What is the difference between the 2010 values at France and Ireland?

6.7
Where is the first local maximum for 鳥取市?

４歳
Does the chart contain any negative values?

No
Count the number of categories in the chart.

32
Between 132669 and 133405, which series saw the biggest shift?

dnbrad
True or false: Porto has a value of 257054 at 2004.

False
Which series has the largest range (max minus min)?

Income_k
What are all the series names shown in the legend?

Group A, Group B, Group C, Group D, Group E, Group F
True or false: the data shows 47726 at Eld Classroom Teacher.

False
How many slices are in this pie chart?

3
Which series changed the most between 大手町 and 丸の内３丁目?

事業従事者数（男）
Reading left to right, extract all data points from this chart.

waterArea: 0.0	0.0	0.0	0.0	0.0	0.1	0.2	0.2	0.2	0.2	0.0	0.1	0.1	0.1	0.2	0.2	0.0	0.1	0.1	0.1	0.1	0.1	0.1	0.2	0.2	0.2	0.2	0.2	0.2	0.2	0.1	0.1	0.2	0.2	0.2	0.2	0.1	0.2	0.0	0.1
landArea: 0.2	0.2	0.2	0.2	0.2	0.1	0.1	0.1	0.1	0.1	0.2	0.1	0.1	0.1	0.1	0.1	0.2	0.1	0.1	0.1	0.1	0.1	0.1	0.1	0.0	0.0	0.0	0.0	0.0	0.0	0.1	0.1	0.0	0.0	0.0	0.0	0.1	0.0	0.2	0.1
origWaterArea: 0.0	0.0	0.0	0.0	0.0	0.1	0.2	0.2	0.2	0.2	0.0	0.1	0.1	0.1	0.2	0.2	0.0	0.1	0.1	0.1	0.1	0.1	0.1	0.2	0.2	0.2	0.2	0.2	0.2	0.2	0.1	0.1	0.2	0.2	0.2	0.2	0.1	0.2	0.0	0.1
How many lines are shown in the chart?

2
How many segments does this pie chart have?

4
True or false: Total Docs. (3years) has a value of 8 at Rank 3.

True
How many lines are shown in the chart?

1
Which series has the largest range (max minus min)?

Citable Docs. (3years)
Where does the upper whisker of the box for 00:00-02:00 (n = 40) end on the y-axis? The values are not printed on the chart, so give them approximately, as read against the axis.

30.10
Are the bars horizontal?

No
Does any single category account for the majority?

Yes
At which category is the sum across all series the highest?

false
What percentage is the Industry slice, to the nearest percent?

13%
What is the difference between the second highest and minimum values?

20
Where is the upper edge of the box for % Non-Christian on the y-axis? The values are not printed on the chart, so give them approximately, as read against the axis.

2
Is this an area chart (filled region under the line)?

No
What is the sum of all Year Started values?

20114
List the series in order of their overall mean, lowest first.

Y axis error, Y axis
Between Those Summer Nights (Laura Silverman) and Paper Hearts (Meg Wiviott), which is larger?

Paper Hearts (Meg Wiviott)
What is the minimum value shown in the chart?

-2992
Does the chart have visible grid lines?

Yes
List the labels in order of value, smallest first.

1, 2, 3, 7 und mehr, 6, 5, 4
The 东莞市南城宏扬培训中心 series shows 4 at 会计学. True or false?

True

------------------------------

What is required:
Please print all of the records above again, word for word and in their original order.

Answer box:
What is the difference between the 2010 values at France and Ireland?

6.7
Where is the first local maximum for 鳥取市?

４歳
Does the chart contain any negative values?

No
Count the number of categories in the chart.

32
Between 132669 and 133405, which series saw the biggest shift?

dnbrad
True or false: Porto has a value of 257054 at 2004.

False
Which series has the largest range (max minus min)?

Income_k
What are all the series names shown in the legend?

Group A, Group B, Group C, Group D, Group E, Group F
True or false: the data shows 47726 at Eld Classroom Teacher.

False
How many slices are in this pie chart?

3
Which series changed the most between 大手町 and 丸の内３丁目?

事業従事者数（男）
Reading left to right, extract all data points from this chart.

waterArea: 0.0	0.0	0.0	0.0	0.0	0.1	0.2	0.2	0.2	0.2	0.0	0.1	0.1	0.1	0.2	0.2	0.0	0.1	0.1	0.1	0.1	0.1	0.1	0.2	0.2	0.2	0.2	0.2	0.2	0.2	0.1	0.1	0.2	0.2	0.2	0.2	0.1	0.2	0.0	0.1
landArea: 0.2	0.2	0.2	0.2	0.2	0.1	0.1	0.1	0.1	0.1	0.2	0.1	0.1	0.1	0.1	0.1	0.2	0.1	0.1	0.1	0.1	0.1	0.1	0.1	0.0	0.0	0.0	0.0	0.0	0.0	0.1	0.1	0.0	0.0	0.0	0.0	0.1	0.0	0.2	0.1
origWaterArea: 0.0	0.0	0.0	0.0	0.0	0.1	0.2	0.2	0.2	0.2	0.0	0.1	0.1	0.1	0.2	0.2	0.0	0.1	0.1	0.1	0.1	0.1	0.1	0.2	0.2	0.2	0.2	0.2	0.2	0.2	0.1	0.1	0.2	0.2	0.2	0.2	0.1	0.2	0.0	0.1
How many lines are shown in the chart?

2
How many segments does this pie chart have?

4
True or false: Total Docs. (3years) has a value of 8 at Rank 3.

True
How many lines are shown in the chart?

1
Which series has the largest range (max minus min)?

Citable Docs. (3years)
Where does the upper whisker of the box for 00:00-02:00 (n = 40) end on the y-axis? The values are not printed on the chart, so give them approximately, as read against the axis.

30.10
Are the bars horizontal?

No
Does any single category account for the majority?

Yes
At which category is the sum across all series the highest?

false
What percentage is the Industry slice, to the nearest percent?

13%
What is the difference between the second highest and minimum values?

20
Where is the upper edge of the box for % Non-Christian on the y-axis? The values are not printed on the chart, so give them approximately, as read against the axis.

2
Is this an area chart (filled region under the line)?

No
What is the sum of all Year Started values?

20114
List the series in order of their overall mean, lowest first.

Y axis error, Y axis
Between Those Summer Nights (Laura Silverman) and Paper Hearts (Meg Wiviott), which is larger?

Paper Hearts (Meg Wiviott)
What is the minimum value shown in the chart?

-2992
Does the chart have visible grid lines?

Yes
List the labels in order of value, smallest first.

1, 2, 3, 7 und mehr, 6, 5, 4
The 东莞市南城宏扬培训中心 series shows 4 at 会计学. True or false?

True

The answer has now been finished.